Please note that this article is intended for educational purposes only and should not be deemed to be or used as legal, employment, or health & safety advice. For guidance or advice specific to your business, consult with a qualified professional.
If you run a business and talk to your accountant, you may hear the term fiscal year (FY). It’s simply a period of one year that a company uses for financial accounting, budgeting and measuring financial performance.
Companies operate an FY, also known as a financial year, which may be different to a tax year. For example, while the government-defined tax year in the UK runs from 6 Apr to 5 April the following year, an FY may be different. Many companies run an accounting period in alignment with the
calendar year from 1 January to 31 December
Others choose a non-calendar year. For example, the year-end for colleges might coincide with the end of the school year i.e. 31 July. Some companies base their fiscal period on the date they were incorporated. Others base it on their revenue cycle; tech companies, for example, often report strong sales in the first six months of a year, so 30 June is common as an end-date.
Why is a fiscal year important?
Having a defined FY allows companies and investors to measure performance over the period of one year. It also allows them to compare revenue and costs with previous years, and thus make business decisions.
It may be further broken down into fiscal quarters or months to allow for more detailed comparisons; for example, when an accounting audit is undertaken.
HMRC requirements for fiscal years
The accounting period you choose can’t be longer than 12 months. When you set your calendar year-end affects your deadlines for paying corporation tax and filing a company tax return.
Once you register for corporation tax with HMRC, you’ll be sent a letter confirming your accounting period.
If your accounting year runs for more than 12 months, you are required to
file two tax returns to cover the period.
Why companies use different fiscal years
The main reason companies opt for different year-ends depends on when their major income period falls. Many businesses make most of their income during the holiday season, so it makes sense to limit the effects of seasonal fluctuations by finishing when income is at its highest. Plus, it’s not easy to file year-end accounts during such a busy period. Other businesses make most of their money in the summer, so finishing on 1 October is more logical.
A company may change its fiscal arrangements either because it paused trading and resumed at a later date, because it wants to align its FY with other companies within the group or because its FY coincides with a quieter trading time and helps ease staff workloads.

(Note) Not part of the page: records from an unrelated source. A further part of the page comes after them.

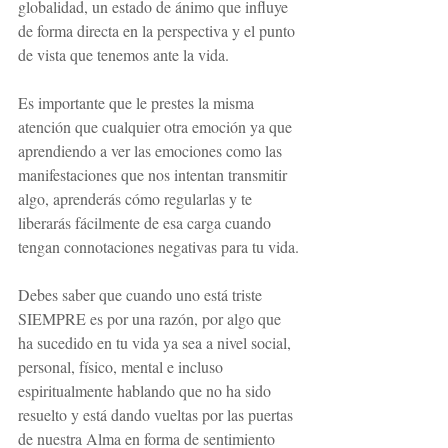
globalidad, un estado de ánimo que influye 
de forma directa en la perspectiva y el punto 
de vista que tenemos ante la vida.
Es importante que le prestes la misma 
atención que cualquier otra emoción ya que 
aprendiendo a ver las emociones como las 
manifestaciones que nos intentan transmitir 
algo, aprenderás cómo regularlas y te 
liberarás fácilmente de esa carga cuando 
tengan connotaciones negativas para tu vida.
Debes saber que cuando uno está triste 
SIEMPRE es por una razón, por algo que 
ha sucedido en tu vida ya sea a nivel social, 
personal, físico, mental e incluso 
espiritualmente hablando que no ha sido 
resuelto y está dando vueltas por las puertas 
de nuestra Alma en forma de sentimiento 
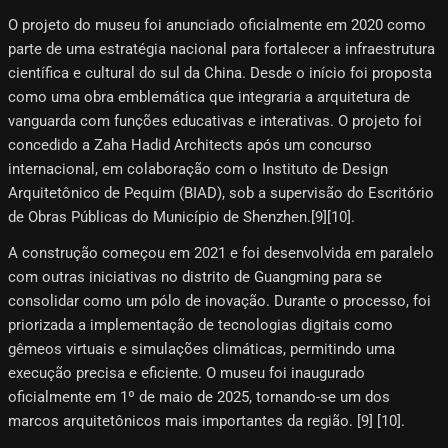
O projeto do museu foi anunciado oficialmente em 2020 como
parte de uma estratégia nacional para fortalecer a infraestrutura
científica e cultural do sul da China. Desde o início foi proposta
como uma obra emblemática que integraria a arquitetura de
vanguarda com funções educativas e interativas. O projeto foi
concedido a Zaha Hadid Architects após um concurso
internacional, em colaboração com o Instituto de Design
Arquitetônico de Pequim (BIAD), sob a supervisão do Escritório
de Obras Públicas do Município de Shenzhen.[9]​[10]​.
A construção começou em 2021 e foi desenvolvida em paralelo
com outras iniciativas no distrito de Guangming para se
consolidar como um pólo de inovação. Durante o processo, foi
priorizada a implementação de tecnologias digitais como
gêmeos virtuais e simulações climáticas, permitindo uma
execução precisa e eficiente. O museu foi inaugurado
oficialmente em 1º de maio de 2025, tornando-se um dos
marcos arquitetônicos mais importantes da região. [9]​ [10]​.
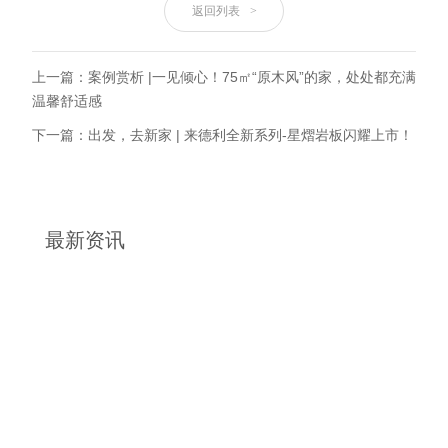
返回列表
>
上一篇：案例赏析 |一见倾心！75㎡“原木风”的家，处处都充满
温馨舒适感
下一篇：出发，去新家 | 来德利全新系列-星熠岩板闪耀上市！
最新资讯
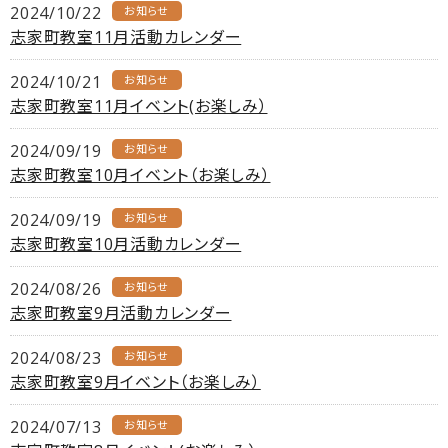
2024/10/22
お知らせ
志家町教室11月活動カレンダー
2024/10/21
お知らせ
志家町教室11月イベント(お楽しみ）
2024/09/19
お知らせ
志家町教室10月イベント（お楽しみ）
2024/09/19
お知らせ
志家町教室10月活動カレンダー
2024/08/26
お知らせ
志家町教室9月活動カレンダー
2024/08/23
お知らせ
志家町教室9月イベント（お楽しみ）
2024/07/13
お知らせ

Frequently asked questions about fiscal years
When does a fiscal year start?
Most companies run their fiscal period from 1 January to 31 December, but this isn’t always the case. As long as it is a 12-month period, they can run their FY over any chosen period.
When does a fiscal year end?
More often than not, FYs finish on 31 December, but whatever 12-month period a company chooses, the last day of an FY is always the last day of a month. An FY can be shorter than 12 months but cannot be longer.
How do I know my fiscal year?
It is a 12-month period that you choose for your company’s accounting. This can be the same as the calendar year (1 January to 31 December) or another period. You can allocate your accounting period based on the seasonality of your business – you might choose to have your FY end in the quarter after major business activity has finished, making it easier to see how your business has done during the year.